Soweit sich der Zulassungsantrag gegen die Ablehnung des in der mündlichen Verhandlung gestellten bedingten Beweisantrags wendet, ob den Klägern in der Ostukraine wegen der Zugehörigkeit zur Religionsgemeinschaft der Zeugen Jehovas Angriffe auf Leib und Leben drohen, ist ein Verfahrensmangel nicht hinreichend dargelegt. Auf die Beweisfrage kam es nach der Rechtsansicht des Verwaltungsgerichts nicht an, da es davon ausgegangen ist, den Klägern stehe eine inländische Fluchtalternative in den von der Regierung kontrollierten Landesteilen im Westen der Ukraine zur Verfügung. Ob in der Ostukraine mit beachtlicher Wahrscheinlichkeit eine Verfolgung wegen der Zugehörigkeit zur Glaubensgemeinschaft der Zeugen Jehovas zu befürchten ist, war daher vom Standpunkt des Verwaltungsgerichts aus nicht entscheidungserheblich.

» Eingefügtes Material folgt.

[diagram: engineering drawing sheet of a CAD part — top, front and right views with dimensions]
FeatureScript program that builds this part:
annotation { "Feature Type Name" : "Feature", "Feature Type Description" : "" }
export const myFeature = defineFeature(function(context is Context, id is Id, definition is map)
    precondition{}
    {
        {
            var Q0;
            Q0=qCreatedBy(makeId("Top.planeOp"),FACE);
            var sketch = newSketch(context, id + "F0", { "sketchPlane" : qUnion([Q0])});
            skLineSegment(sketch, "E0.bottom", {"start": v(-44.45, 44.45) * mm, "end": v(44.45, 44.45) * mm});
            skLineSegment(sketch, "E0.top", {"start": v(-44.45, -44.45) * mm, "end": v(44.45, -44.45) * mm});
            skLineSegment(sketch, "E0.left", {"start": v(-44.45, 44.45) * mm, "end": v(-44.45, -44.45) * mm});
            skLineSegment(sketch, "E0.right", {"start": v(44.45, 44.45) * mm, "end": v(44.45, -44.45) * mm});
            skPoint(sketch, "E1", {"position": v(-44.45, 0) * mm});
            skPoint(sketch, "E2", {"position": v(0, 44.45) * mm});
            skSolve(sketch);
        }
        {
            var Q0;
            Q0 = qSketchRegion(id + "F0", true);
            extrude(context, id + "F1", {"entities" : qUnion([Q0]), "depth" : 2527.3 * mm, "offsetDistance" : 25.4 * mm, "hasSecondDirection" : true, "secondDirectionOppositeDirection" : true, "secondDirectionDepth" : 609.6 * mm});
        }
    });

3. Den Klägern kann mangels hinreichender Erfolgsaussichten ihres Rechtsbehelfs auch keine Prozesskostenhilfe bewilligt und ihr Prozessvertreter nicht beigeordnet werden (§ 166 Abs. 1 VwGO i.V.m. § 114 Abs. 1 Satz 1, § 121 Abs. 1 ZPO).
4. Die Kostenentscheidung beruht auf § 154 Abs. 2 VwGO, § 83b AsylG.
5. Mit dieser gemäß § 80 AsylG unanfechtbaren Entscheidung wird das Urteil des Verwaltungsgerichts rechtskräftig (§ 78 Abs. 5 Satz 2 AsylG).